Data section>
________________________

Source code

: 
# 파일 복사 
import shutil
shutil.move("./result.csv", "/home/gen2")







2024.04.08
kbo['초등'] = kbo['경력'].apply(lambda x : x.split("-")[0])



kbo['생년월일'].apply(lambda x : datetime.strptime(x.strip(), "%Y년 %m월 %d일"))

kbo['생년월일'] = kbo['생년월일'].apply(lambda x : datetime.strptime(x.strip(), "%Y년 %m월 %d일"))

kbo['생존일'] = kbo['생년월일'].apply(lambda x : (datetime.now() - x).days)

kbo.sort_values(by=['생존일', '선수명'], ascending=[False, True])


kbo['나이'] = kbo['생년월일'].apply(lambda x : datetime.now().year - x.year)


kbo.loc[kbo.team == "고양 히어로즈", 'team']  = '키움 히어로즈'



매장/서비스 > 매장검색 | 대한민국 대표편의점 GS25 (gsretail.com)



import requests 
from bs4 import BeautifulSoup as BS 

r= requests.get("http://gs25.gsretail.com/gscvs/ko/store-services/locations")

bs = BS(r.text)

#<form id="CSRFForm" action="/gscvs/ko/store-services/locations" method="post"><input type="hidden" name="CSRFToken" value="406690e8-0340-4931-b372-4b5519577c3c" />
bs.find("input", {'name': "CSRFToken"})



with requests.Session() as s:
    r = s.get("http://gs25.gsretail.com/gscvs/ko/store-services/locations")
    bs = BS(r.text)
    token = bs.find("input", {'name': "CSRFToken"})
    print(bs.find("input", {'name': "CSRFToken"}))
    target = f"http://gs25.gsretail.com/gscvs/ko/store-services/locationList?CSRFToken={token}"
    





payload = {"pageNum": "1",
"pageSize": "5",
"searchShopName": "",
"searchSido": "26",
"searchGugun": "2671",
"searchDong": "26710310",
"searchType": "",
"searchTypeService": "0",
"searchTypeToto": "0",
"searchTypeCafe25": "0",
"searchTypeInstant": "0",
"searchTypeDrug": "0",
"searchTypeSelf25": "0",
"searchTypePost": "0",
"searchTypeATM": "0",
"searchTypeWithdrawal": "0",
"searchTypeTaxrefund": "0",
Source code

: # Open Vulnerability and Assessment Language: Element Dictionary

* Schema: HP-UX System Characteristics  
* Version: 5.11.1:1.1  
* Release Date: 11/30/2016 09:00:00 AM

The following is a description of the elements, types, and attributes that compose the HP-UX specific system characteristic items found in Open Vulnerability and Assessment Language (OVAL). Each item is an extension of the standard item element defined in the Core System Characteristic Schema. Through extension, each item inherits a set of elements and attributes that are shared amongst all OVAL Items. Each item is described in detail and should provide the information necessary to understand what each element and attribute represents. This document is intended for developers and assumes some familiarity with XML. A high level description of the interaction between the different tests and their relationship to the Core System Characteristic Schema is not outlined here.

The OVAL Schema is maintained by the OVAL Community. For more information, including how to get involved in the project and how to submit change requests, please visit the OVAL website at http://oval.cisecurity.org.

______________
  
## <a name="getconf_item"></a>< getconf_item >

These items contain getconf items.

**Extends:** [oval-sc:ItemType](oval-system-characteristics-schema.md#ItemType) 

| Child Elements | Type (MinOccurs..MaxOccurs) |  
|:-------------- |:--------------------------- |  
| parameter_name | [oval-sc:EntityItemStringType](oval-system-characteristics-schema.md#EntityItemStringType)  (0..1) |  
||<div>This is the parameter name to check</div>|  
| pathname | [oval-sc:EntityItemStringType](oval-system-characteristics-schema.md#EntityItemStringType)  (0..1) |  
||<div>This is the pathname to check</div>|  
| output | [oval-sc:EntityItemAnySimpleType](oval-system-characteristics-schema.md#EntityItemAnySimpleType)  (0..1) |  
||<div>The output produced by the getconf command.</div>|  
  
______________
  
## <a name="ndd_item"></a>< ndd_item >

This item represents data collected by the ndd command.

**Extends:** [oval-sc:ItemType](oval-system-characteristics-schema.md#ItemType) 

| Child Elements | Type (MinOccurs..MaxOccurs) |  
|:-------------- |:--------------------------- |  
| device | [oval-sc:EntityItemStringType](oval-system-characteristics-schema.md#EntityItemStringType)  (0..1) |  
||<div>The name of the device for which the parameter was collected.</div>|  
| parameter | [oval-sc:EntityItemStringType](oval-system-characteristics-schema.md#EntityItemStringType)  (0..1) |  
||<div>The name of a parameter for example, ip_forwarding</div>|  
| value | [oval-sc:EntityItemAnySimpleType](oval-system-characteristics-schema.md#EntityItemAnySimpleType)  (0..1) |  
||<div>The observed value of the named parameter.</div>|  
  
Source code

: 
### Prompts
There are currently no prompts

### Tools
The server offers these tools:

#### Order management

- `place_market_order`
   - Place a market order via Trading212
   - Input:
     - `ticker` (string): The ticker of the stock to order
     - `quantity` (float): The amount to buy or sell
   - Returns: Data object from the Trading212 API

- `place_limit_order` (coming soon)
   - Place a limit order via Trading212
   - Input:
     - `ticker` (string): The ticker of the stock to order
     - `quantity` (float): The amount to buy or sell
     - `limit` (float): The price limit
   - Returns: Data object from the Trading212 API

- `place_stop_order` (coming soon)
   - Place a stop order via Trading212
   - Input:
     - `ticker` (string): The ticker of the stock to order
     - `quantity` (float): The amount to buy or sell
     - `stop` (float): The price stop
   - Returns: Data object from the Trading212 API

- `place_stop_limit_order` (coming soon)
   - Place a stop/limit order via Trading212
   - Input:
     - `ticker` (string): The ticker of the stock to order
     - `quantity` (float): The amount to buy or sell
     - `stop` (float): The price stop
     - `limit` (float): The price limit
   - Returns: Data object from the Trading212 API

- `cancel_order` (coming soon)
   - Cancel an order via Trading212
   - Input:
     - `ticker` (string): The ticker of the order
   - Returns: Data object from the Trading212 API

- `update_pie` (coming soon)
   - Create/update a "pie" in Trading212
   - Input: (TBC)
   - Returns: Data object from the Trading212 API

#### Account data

________________________

Your goal>
Retype every item above, reproducing each line character for character in its original order.

Task output>
Source code

: 
# 파일 복사 
import shutil
shutil.move("./result.csv", "/home/gen2")







2024.04.08
kbo['초등'] = kbo['경력'].apply(lambda x : x.split("-")[0])



kbo['생년월일'].apply(lambda x : datetime.strptime(x.strip(), "%Y년 %m월 %d일"))

kbo['생년월일'] = kbo['생년월일'].apply(lambda x : datetime.strptime(x.strip(), "%Y년 %m월 %d일"))

kbo['생존일'] = kbo['생년월일'].apply(lambda x : (datetime.now() - x).days)

kbo.sort_values(by=['생존일', '선수명'], ascending=[False, True])


kbo['나이'] = kbo['생년월일'].apply(lambda x : datetime.now().year - x.year)


kbo.loc[kbo.team == "고양 히어로즈", 'team']  = '키움 히어로즈'



매장/서비스 > 매장검색 | 대한민국 대표편의점 GS25 (gsretail.com)



import requests 
from bs4 import BeautifulSoup as BS 

r= requests.get("http://gs25.gsretail.com/gscvs/ko/store-services/locations")

bs = BS(r.text)

#<form id="CSRFForm" action="/gscvs/ko/store-services/locations" method="post"><input type="hidden" name="CSRFToken" value="406690e8-0340-4931-b372-4b5519577c3c" />
bs.find("input", {'name': "CSRFToken"})



with requests.Session() as s:
    r = s.get("http://gs25.gsretail.com/gscvs/ko/store-services/locations")
    bs = BS(r.text)
    token = bs.find("input", {'name': "CSRFToken"})
    print(bs.find("input", {'name': "CSRFToken"}))
    target = f"http://gs25.gsretail.com/gscvs/ko/store-services/locationList?CSRFToken={token}"
    





payload = {"pageNum": "1",
"pageSize": "5",
"searchShopName": "",
"searchSido": "26",
"searchGugun": "2671",
"searchDong": "26710310",
"searchType": "",
"searchTypeService": "0",
"searchTypeToto": "0",
"searchTypeCafe25": "0",
"searchTypeInstant": "0",
"searchTypeDrug": "0",
"searchTypeSelf25": "0",
"searchTypePost": "0",
"searchTypeATM": "0",
"searchTypeWithdrawal": "0",
"searchTypeTaxrefund": "0",
Source code

: # Open Vulnerability and Assessment Language: Element Dictionary

* Schema: HP-UX System Characteristics  
* Version: 5.11.1:1.1  
* Release Date: 11/30/2016 09:00:00 AM

The following is a description of the elements, types, and attributes that compose the HP-UX specific system characteristic items found in Open Vulnerability and Assessment Language (OVAL). Each item is an extension of the standard item element defined in the Core System Characteristic Schema. Through extension, each item inherits a set of elements and attributes that are shared amongst all OVAL Items. Each item is described in detail and should provide the information necessary to understand what each element and attribute represents. This document is intended for developers and assumes some familiarity with XML. A high level description of the interaction between the different tests and their relationship to the Core System Characteristic Schema is not outlined here.

The OVAL Schema is maintained by the OVAL Community. For more information, including how to get involved in the project and how to submit change requests, please visit the OVAL website at http://oval.cisecurity.org.

______________
  
## <a name="getconf_item"></a>< getconf_item >

These items contain getconf items.

**Extends:** [oval-sc:ItemType](oval-system-characteristics-schema.md#ItemType) 

| Child Elements | Type (MinOccurs..MaxOccurs) |  
|:-------------- |:--------------------------- |  
| parameter_name | [oval-sc:EntityItemStringType](oval-system-characteristics-schema.md#EntityItemStringType)  (0..1) |  
||<div>This is the parameter name to check</div>|  
| pathname | [oval-sc:EntityItemStringType](oval-system-characteristics-schema.md#EntityItemStringType)  (0..1) |  
||<div>This is the pathname to check</div>|  
| output | [oval-sc:EntityItemAnySimpleType](oval-system-characteristics-schema.md#EntityItemAnySimpleType)  (0..1) |  
||<div>The output produced by the getconf command.</div>|  
  
______________
  
## <a name="ndd_item"></a>< ndd_item >

This item represents data collected by the ndd command.

**Extends:** [oval-sc:ItemType](oval-system-characteristics-schema.md#ItemType) 

| Child Elements | Type (MinOccurs..MaxOccurs) |  
|:-------------- |:--------------------------- |  
| device | [oval-sc:EntityItemStringType](oval-system-characteristics-schema.md#EntityItemStringType)  (0..1) |  
||<div>The name of the device for which the parameter was collected.</div>|  
| parameter | [oval-sc:EntityItemStringType](oval-system-characteristics-schema.md#EntityItemStringType)  (0..1) |  
||<div>The name of a parameter for example, ip_forwarding</div>|  
| value | [oval-sc:EntityItemAnySimpleType](oval-system-characteristics-schema.md#EntityItemAnySimpleType)  (0..1) |  
||<div>The observed value of the named parameter.</div>|  
  
Source code

: 
### Prompts
There are currently no prompts

### Tools
The server offers these tools:

#### Order management

- `place_market_order`
   - Place a market order via Trading212
   - Input:
     - `ticker` (string): The ticker of the stock to order
     - `quantity` (float): The amount to buy or sell
   - Returns: Data object from the Trading212 API

- `place_limit_order` (coming soon)
   - Place a limit order via Trading212
   - Input:
     - `ticker` (string): The ticker of the stock to order
     - `quantity` (float): The amount to buy or sell
     - `limit` (float): The price limit
   - Returns: Data object from the Trading212 API

- `place_stop_order` (coming soon)
   - Place a stop order via Trading212
   - Input:
     - `ticker` (string): The ticker of the stock to order
     - `quantity` (float): The amount to buy or sell
     - `stop` (float): The price stop
   - Returns: Data object from the Trading212 API

- `place_stop_limit_order` (coming soon)
   - Place a stop/limit order via Trading212
   - Input:
     - `ticker` (string): The ticker of the stock to order
     - `quantity` (float): The amount to buy or sell
     - `stop` (float): The price stop
     - `limit` (float): The price limit
   - Returns: Data object from the Trading212 API

- `cancel_order` (coming soon)
   - Cancel an order via Trading212
   - Input:
     - `ticker` (string): The ticker of the order
   - Returns: Data object from the Trading212 API

- `update_pie` (coming soon)
   - Create/update a "pie" in Trading212
   - Input: (TBC)
   - Returns: Data object from the Trading212 API

#### Account data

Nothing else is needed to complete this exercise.